Miguel made payments to an online foreign currency trader, but became suspicious when the trader claimed they couldn’t release his winnings unless he paid various fees. Worried he’d been the victim of a scam, Miguel reported the matter to his bank. Unhappy with how the bank responded, he contacted us.
What happened
Miguel was looking for a way to supplement his part-time income while he was studying. He’d frequently seen people on social media claiming that significant amounts of money could be made trading foreign currencies, often known as ‘forex trading’. He contacted someone through a friend of a friend who’d advertised such a service.
It was explained to Miguel that he wouldn’t need to do any trading himself – he’d just need to make payments to the ‘trader’, who’d then return a larger amount within a few days. It was claimed that for an investment of just £300, he’d receive £3,000 two days later.
Miguel was a little wary and asked for some evidence that the trader would do what he claimed. The trader sent some screenshots, apparently showing successful trades and messages from previous happy customers. They also provided the name of a company which they claimed to work for. Miguel looked up the company and could see that it existed.

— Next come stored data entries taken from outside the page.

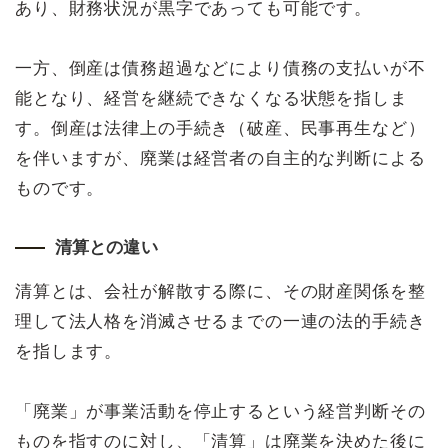
あり、財務状況が黒字であっても可能です。
一方、倒産は債務超過などにより債務の支払いが不
能となり、経営を継続できなくなる状態を指しま
す。倒産は法律上の手続き（破産、民事再生など）
を伴いますが、廃業は経営者の自主的な判断による
ものです。
清算との違い
清算とは、会社が解散する際に、その財産関係を整
理して法人格を消滅させるまでの一連の法的手続き
を指します。
「廃業」が事業活動を停止するという経営判断その
ものを指すのに対し、「清算」は廃業を決めた後に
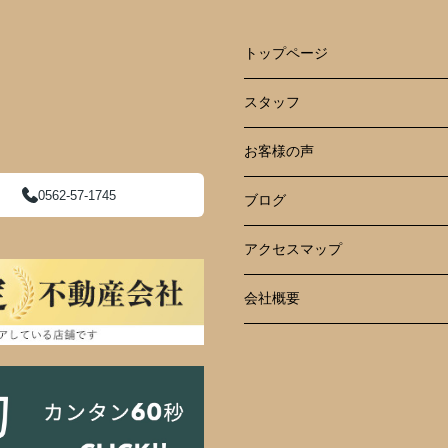
トップページ
スタッフ
お客様の声
0562-57-1745
ブログ
アクセスマップ
会社概要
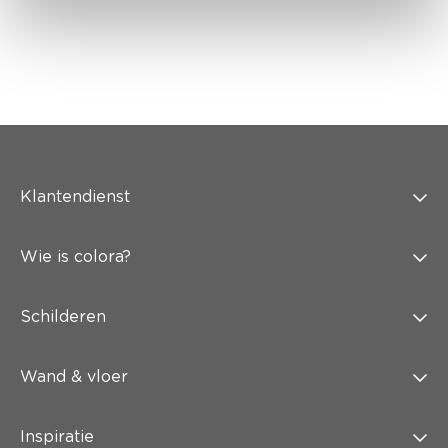
Klantendienst
Wie is colora?
Schilderen
Wand & vloer
Inspiratie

After Miguel made the initial payment, the trader claimed they couldn’t release his winnings unless he paid various fees and taxes. Miguel made further payments totalling £700, but when the trader kept asking for more money, he became suspicious and reported the matter to his bank.
His bank said that the returns he was promised were unrealistic and Miguel had made no real attempts to establish the identity of the person he paid. So, it declined his claim under the CRM Code.
What we said
In this case, we agreed that the returns Miguel was offered were implausibly high. Though we accepted that Miguel had taken some steps to verify the identity of the trader, we noted, according to company records, the name of the trader didn’t match anyone associated with the company he claimed to work for and neither did the company appear to be engaged in trading activity. So, we weren’t sure why Miguel found this to be persuasive.

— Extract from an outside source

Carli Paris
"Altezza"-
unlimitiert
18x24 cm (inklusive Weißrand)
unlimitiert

We were also of the view that Miguel ought to have been even more concerned when he was asked to pay fees which hadn’t been mentioned previously. Overall, whilst sympathetic to his predicament, we didn’t think Miguel had a reasonable basis for believing the recipient of his funds was legitimate. We also didn’t think, considering Miguel’s previous account activity, the payments would have stood out as being remarkable. So, the bank hadn’t made a mistake in allowing them to leave his account and we didn’t ask it to refund any of the payments.

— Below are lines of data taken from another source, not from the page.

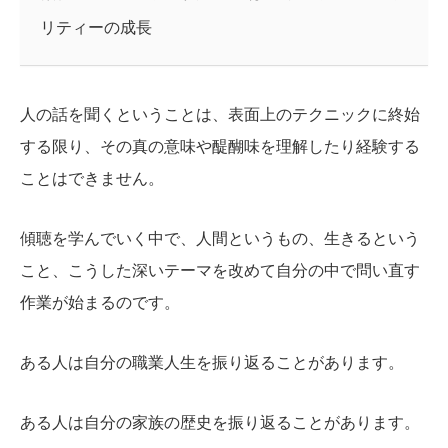
リティーの成長
人の話を聞くということは、表面上のテクニックに終始
する限り、その真の意味や醍醐味を理解したり経験する
ことはできません。
傾聴を学んでいく中で、人間というもの、生きるという
こと、こうした深いテーマを改めて自分の中で問い直す
作業が始まるのです。
ある人は自分の職業人生を振り返ることがあります。
ある人は自分の家族の歴史を振り返ることがあります。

Some ways to help protect yourself against social media investment scams
- If you invest in a firm which isn’t authorised by the FCA, you risk losing money, without any of the usual protection.
- Adverts on social media that appear to offer spectacular returns on investments are almost certainly scams. If it sounds too good to be true, it probably is.
- NEVER pay fees, taxes or other charges in order to receive money out of an investment. A reputable business would deduct charges from money owed to you, not ask you to pay upfront. If you pay, it’s likely the fraudster will keep on asking for money.
- As the cost of living rises, a scheme that promises high returns or that says you’ll “get rich quick” might seem tempting. Scammers prey on this. So if you’re looking to invest, seek impartial advice or guidance instead. MoneyHelper has information on investing and about how to find a financial adviser.